But, there isn’t any mention of negative log_softmax here! as you mentioned in this :Does NLLLoss handle Log-Softmax and Softmax in the same way?

Ah, sorry for the confusion, as I can see the misunderstanding now.

`nn.NLLLoss` expects log probabilities, so you should just apply `F.log_softmax` on your model output (not multiplying with `-1`!).

The formula posted in my previous post is, how the loss can be calculated, but you shouldn’t worry about the minus sign, as it will be applied internally for you.

The posted example shows, how to apply the criterion.

If the minus will be applied internally my doubt has been cleared, but they haven’t mentioned that in the documentation as per my findings.

The documentation mentions that log probabilities are expected and gives a code example.

What is missing and what statement do you think might have been helpful to solve your misunderstanding? The docs are by far perfect, so feedback is always welcome. 1 Like

What needs to be given as input and what we get as output is fine, there is no problem in understanding that, but, if a minus is introduced internally I think there should be mention of that, as the screenshot of the documentation that you provided above it says

If it was mentioned somewhere that “nn.NLLLoss internally multiplies the log-probabilities by a minus”, it would have cleared the confusions!

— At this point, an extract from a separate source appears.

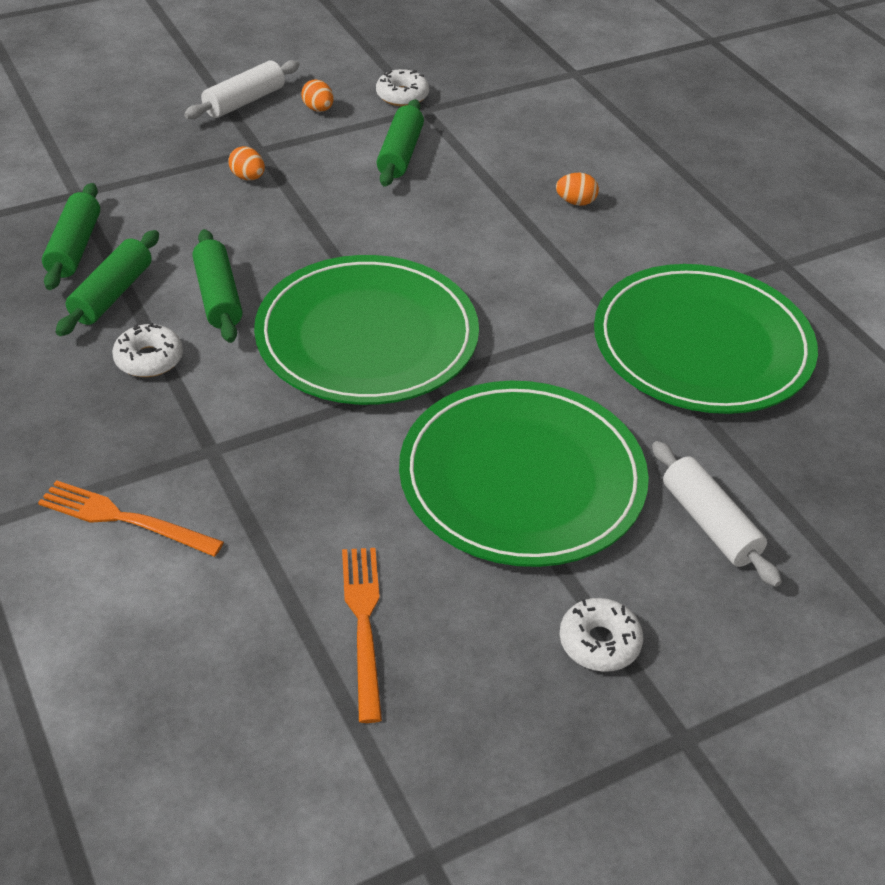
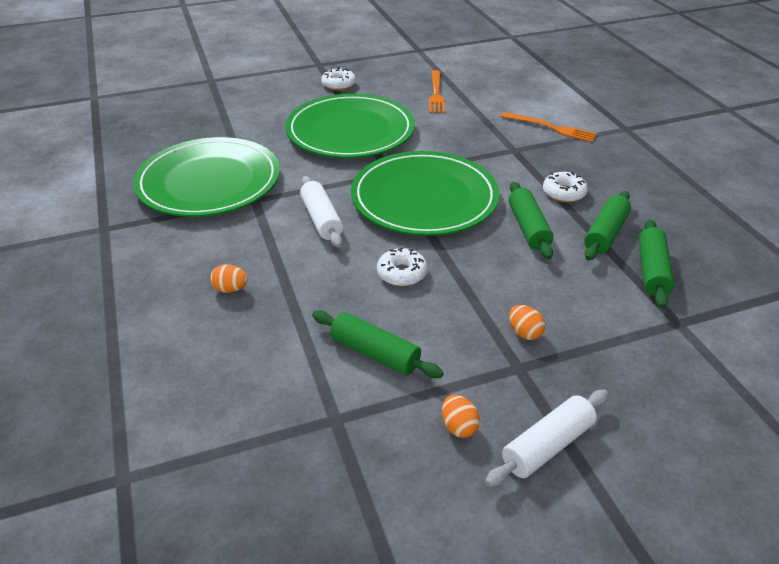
camera: 170 degrees left, 5 degrees down
white donut [376,69,429,107] -> white donut moved to [377,247,427,286]
green rolling pin [376,99,424,187] -> green rolling pin turned 75 degrees counterclockwise [312,311,444,378]
white rolling pin [652,441,782,587] -> white rolling pin moved to [300,176,343,248]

As you said `so biggest value in softmax(x) will be the smallest value in log(softmax(x)).`
Does that mean to calculate accuracy, `argmin` of predictions will be used for classification in Sentimental analysis? I am using NLLLoss to calculate the loss.

Thankyou.

No, I just quoted this sentence and corrected it in this post.

You can either return two logits (or log probabilities) from the model and use `nn.CrossEntropyLoss` (or `nn.NLLLoss`) or alternatively you can return a single logit and use `nn.BCEWithLogitsLoss`.